Redacción El País
La llamada vitamina de oro, nombre con el que suele identificarse a la vitamina B12, cumple un papel central en el equilibrio del organismo. Su presencia es clave para evitar el agotamiento crónico, sostener el rendimiento mental y preservar la salud del sistema nervioso. Cuando este nutriente escasea, el impacto se siente tanto en el cuerpo como en la cabeza.
Diversos organismos de referencia internacional en salud y nutrición coinciden en que la vitamina B12 interviene en la formación del material genético y en el correcto funcionamiento de las neuronas. Su déficit sostenido puede traducirse en debilidad física, dificultades cognitivas y una marcada baja en la energía diaria.

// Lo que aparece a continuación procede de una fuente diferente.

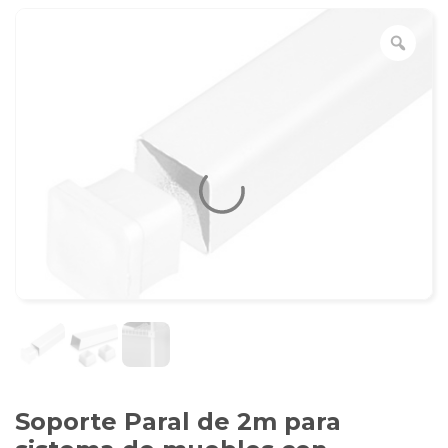
Soporte Paral de 2m para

Dónde se encuentra la vitamina B12
La vitamina B12 se obtiene, principalmente, a través de alimentos de origen animal. Entre las fuentes más destacadas aparece el pescado, en especial el salmón y el atún, habituales en muchas mesas y valorados por su aporte nutricional.

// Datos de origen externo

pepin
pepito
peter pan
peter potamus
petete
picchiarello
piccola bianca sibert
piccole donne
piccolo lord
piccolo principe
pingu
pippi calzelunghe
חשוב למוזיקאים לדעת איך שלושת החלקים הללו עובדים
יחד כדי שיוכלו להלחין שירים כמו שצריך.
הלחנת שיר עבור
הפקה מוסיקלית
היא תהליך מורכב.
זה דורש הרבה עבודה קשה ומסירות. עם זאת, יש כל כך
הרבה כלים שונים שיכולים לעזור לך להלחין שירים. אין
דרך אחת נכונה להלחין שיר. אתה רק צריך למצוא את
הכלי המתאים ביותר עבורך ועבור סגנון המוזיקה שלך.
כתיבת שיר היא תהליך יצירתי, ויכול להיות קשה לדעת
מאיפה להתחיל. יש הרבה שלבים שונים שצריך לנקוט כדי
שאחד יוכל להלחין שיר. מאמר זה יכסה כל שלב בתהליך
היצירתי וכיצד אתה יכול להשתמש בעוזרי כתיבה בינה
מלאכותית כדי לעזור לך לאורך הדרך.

También las carnes rojas, el cerdo y el pollo aportan cantidades relevantes de este nutriente esencial. El hígado de res, aunque no es de consumo masivo, figura entre los alimentos con mayor concentración de vitamina B12, al igual que distintos mariscos, que ayudan a cubrir los requerimientos diarios.

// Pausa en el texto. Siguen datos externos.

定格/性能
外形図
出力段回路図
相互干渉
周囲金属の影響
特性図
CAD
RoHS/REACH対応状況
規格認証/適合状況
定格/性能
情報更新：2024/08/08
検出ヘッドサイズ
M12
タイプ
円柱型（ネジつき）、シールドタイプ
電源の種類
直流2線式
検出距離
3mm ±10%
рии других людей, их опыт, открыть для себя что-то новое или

Dentro de los productos de consumo cotidiano, los lácteos —como la leche, el queso y el yogur— y los huevos completan la lista de fuentes naturales que contribuyen a mantener niveles adecuados de esta vitamina clave para la salud neurológica.
Para quienes siguen dietas sin productos animales, existen alternativas como las levaduras nutricionales y algunos cereales fortificados, que permiten incorporar vitamina B12 de forma controlada y evitar carencias prolongadas.
Por qué es tan importante para el organismo
La vitamina B12 participa en procesos metabólicos fundamentales. Su rol es decisivo en la producción de energía, la nutrición celular y el buen funcionamiento del sistema nervioso central. Además, colabora en la formación de glóbulos rojos y en una circulación sanguínea eficiente.
Distintas fuentes médicas, como MedlinePlus, destacan su importancia en la prevención de la anemia megaloblástica, una condición que puede generar fatiga extrema, palidez y sensación constante de debilidad. También resulta indispensable para la síntesis del ADN, presente en todas las células del cuerpo.
Mantener niveles adecuados de vitamina B12 favorece una respuesta neurológica ágil, mejora la concentración y contribuye a un mejor desempeño físico y mental frente a las exigencias cotidianas.
Señales de alerta ante la falta de vitamina B12
La deficiencia de vitamina B12 suele manifestarse con síntomas claros. El cansancio persistente y la debilidad muscular son de los primeros en aparecer. A esto pueden sumarse palpitaciones, piel pálida, pérdida de apetito y descenso involuntario de peso.
En estadios más avanzados, pueden presentarse problemas de equilibrio, llagas en la boca o la lengua y alteraciones neurológicas. En el plano mental, la falta de este nutriente se asocia a confusión, fallas en la memoria y cuadros de ánimo bajo.
En bebés y niños pequeños, la carencia de vitamina B12 puede afectar el crecimiento y el desarrollo general. Por eso, ante síntomas persistentes de fatiga crónica o deterioro cognitivo, se recomienda consultar y revisar los hábitos alimentarios para prevenir complicaciones mayores.